++++ PROVIDED INFORMATION

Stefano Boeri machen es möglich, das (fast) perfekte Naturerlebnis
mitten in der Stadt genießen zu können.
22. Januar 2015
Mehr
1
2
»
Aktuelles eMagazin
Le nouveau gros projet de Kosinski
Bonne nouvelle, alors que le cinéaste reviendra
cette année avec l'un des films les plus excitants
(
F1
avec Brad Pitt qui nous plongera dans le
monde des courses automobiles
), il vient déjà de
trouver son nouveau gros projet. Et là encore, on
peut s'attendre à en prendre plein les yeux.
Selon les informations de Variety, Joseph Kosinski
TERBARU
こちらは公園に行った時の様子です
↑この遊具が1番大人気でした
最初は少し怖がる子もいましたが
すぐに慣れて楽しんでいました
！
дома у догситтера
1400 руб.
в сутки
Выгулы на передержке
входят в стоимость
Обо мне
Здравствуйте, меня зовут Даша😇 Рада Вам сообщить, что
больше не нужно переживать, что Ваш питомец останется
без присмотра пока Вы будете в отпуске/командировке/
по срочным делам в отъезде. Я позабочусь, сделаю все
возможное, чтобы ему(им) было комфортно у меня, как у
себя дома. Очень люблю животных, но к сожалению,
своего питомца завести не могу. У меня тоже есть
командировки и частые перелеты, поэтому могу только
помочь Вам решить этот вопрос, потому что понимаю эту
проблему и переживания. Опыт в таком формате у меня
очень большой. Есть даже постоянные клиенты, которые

++++++++
++++ PROVIDED INFORMATION

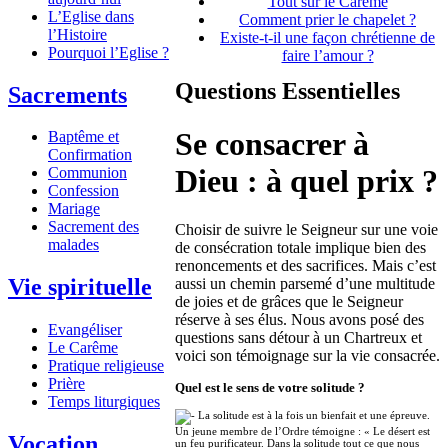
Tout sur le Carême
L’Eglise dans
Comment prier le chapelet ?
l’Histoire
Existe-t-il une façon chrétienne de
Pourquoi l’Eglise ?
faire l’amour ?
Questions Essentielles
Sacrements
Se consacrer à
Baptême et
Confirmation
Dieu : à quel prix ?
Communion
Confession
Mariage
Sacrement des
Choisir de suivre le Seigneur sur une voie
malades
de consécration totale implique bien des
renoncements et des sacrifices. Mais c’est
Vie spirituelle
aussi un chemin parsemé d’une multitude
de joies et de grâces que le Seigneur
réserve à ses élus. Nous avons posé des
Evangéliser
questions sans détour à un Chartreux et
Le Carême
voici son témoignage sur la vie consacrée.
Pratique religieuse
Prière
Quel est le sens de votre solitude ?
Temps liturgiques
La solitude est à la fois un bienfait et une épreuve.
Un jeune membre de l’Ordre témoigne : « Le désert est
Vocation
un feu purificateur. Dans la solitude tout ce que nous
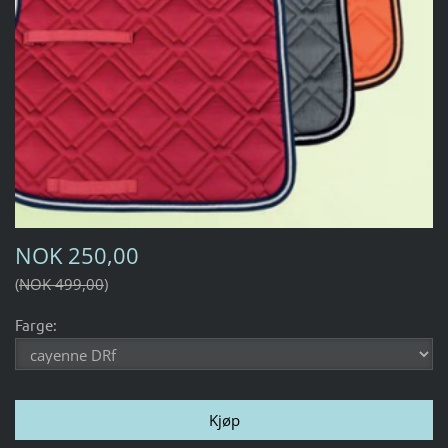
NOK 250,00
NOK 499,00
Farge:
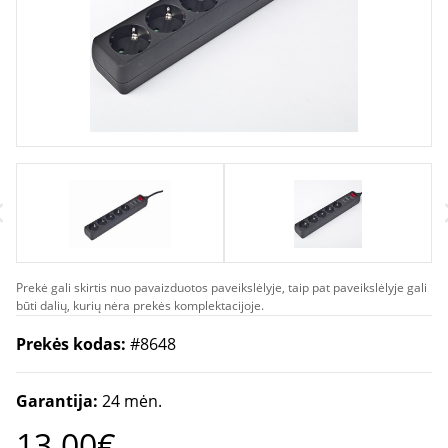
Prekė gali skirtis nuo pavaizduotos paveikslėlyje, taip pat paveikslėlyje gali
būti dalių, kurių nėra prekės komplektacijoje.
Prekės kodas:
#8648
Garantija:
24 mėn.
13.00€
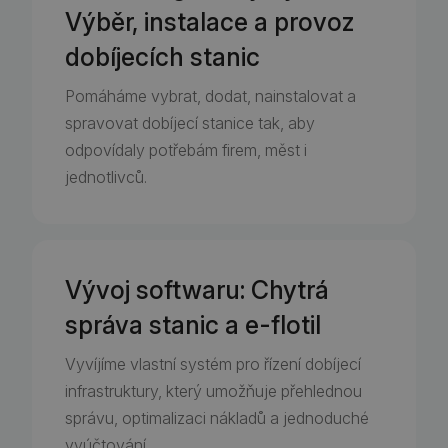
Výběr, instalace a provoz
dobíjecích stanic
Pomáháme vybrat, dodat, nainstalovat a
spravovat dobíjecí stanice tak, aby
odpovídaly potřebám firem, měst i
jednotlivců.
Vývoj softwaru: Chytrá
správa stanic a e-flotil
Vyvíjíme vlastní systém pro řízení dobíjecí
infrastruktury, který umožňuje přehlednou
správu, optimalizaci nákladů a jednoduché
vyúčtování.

++++++++
++++ PROVIDED INFORMATION

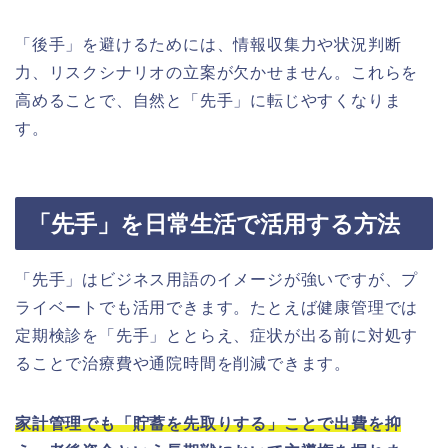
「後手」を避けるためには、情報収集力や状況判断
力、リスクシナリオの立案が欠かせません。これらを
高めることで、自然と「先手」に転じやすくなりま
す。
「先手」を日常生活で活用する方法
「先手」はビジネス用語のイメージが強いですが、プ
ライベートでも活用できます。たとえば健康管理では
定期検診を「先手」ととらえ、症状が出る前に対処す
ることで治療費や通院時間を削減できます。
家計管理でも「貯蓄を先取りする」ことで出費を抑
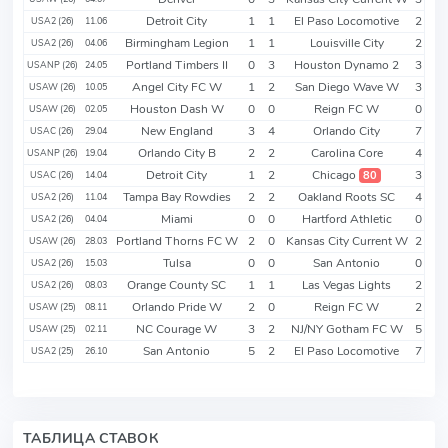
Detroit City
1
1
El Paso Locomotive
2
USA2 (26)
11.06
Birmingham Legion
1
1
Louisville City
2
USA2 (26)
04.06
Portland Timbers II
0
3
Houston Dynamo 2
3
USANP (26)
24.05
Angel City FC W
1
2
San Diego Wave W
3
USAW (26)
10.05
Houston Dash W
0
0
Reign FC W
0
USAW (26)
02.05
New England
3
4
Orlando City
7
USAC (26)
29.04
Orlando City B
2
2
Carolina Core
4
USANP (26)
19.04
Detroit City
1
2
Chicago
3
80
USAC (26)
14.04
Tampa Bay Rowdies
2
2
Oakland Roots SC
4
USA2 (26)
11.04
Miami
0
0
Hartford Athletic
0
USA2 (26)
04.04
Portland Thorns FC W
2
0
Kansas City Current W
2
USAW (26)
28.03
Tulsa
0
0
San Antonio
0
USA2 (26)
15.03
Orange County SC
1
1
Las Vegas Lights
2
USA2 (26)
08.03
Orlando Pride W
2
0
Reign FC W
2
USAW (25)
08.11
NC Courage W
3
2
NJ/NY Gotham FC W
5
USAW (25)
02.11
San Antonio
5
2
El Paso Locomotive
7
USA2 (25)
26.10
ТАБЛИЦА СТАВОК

++++++++

## ABOUT THIS TASK
Print the lines above from the one with "správu, optimalizaci nákladů a jednoduché" through the one with "vyúčtování.", both included, exactly as written and nothing more.

## EXPECTED ANSWER
správu, optimalizaci nákladů a jednoduché
vyúčtování.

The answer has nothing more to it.